The research work focuses on the processes of self-identification of Unamuno’s characters through a community expressing a collective identity and serving as a stimulus and trigger for the creation of internal contradictions within individual characters resulting in a crisis of personal identity and an agonistic world perception. The latter is the main concept for Unamuno’s worldview, which is understood not as the last death throes, but as a struggle between two mutually exclusive elements. At the same time, the work does not study the notion of collective identity due to the fact that M. de Unamuno’s philosophical and fictional works were well-researched from this perspective by foreign and domestic researchers.
The author creates a variety of fictional situations that have great potential for understanding and interpreting personal identity. In his novels «Peace in War» and «Saint Emmanuel the Good, Martyr» it is important to specify the connections of personal and collective identity for the formation and building of the individual, that realizes itself in his/her assimilating to and complete absorbing by the community, or, vice versa, in his/her alienation/separation from the group. Thus, the writer highlights the importance of seeking internal peace through the obligatory presence of agony which assumes an indispensable background for identity construction. Unamuno’s novels concentrate on the identity crisis caused by blurred gender markers, where natural essence is confronted with stereotypical roles imposed by society on both sexes («Love and Pedagogy», «Mist» and «Aunt Tula»).
This dissertation investigates the novels of M. de Unamuno in terms of the strategy of preservation/blurring of identity, basic methods and techniques of memory which form the basis of individual personality, as well as the tradition of a collective personality. This process is disclosed in different ways throughout all novels, which provides the opportunity to trace how the processes of constructing, as well as preserving and representing personal identity take place through the issues of memory. The main ways have turned to be: the theory of the mnemonic actor, the active individual using memory as an instrument of his own self-affirmation; the techniques of oral and written identity fixation which involve methods of transferring individual memory via externalized memory media, temporal and spatial metaphors of memory.
The research pays special attention to the novel’s poetics as to artistically investigate the issue of personal identity. One of the focuses is on modelling identity via narrative, intertextuality, expressive means, silence and suppression, and spatial representations.
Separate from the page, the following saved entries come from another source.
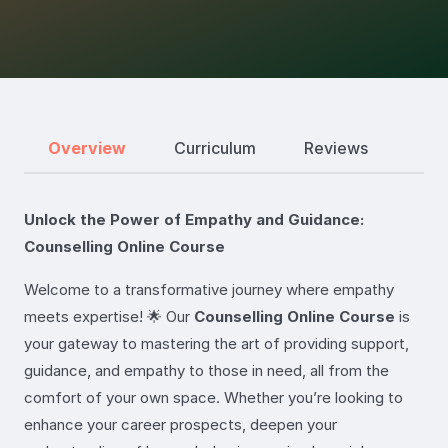
Overview
Curriculum
Reviews
Unlock the Power of Empathy and Guidance:
Counselling Online Course
Welcome to a transformative journey where empathy
meets expertise! 🌟 Our
Counselling Online Course
is
your gateway to mastering the art of providing support,
guidance, and empathy to those in need, all from the
comfort of your own space. Whether you’re looking to
enhance your career prospects, deepen your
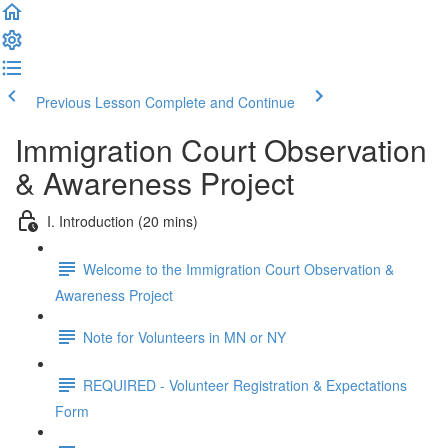
Previous Lesson
Complete and Continue
Immigration Court Observation
& Awareness Project
I. Introduction (20 mins)
Welcome to the Immigration Court Observation &
Awareness Project
Note for Volunteers in MN or NY
REQUIRED - Volunteer Registration & Expectations
Form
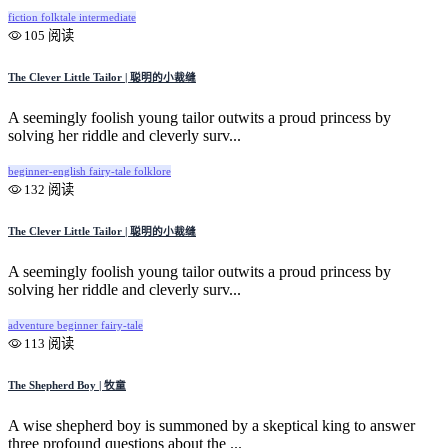
fiction
folktale
intermediate
105 阅读
The Clever Little Tailor | 聪明的小裁缝
A seemingly foolish young tailor outwits a proud princess by
solving her riddle and cleverly surv...
beginner-english
fairy-tale
folklore
132 阅读
The Clever Little Tailor | 聪明的小裁缝
A seemingly foolish young tailor outwits a proud princess by
solving her riddle and cleverly surv...
adventure
beginner
fairy-tale
113 阅读
The Shepherd Boy | 牧童
A wise shepherd boy is summoned by a skeptical king to answer
three profound questions about the ...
The narrative in terms of organizing one’s knowledge about personal Ego has been distinguished, namely, where the theoretical construct of the author-narrator-character (according to Paul Rikoeur) is transformed into an interwoven mixture of reality and fiction. The effect of scattering the human Ego is related to the emergence of the polyphonic nature of the novel, which uses complex narrative models for revealing characters’ and author’s personalities. The ‘intertextuality’ concept in our research is treated as the strategy for constructing identities in the works of the Spanish classic writer under study, where the author-narrator and the characters consider their own ego projections as life patterns associated with certain literary characters, real writers and intellectuals representing the Spanish national tradition and representing other nations.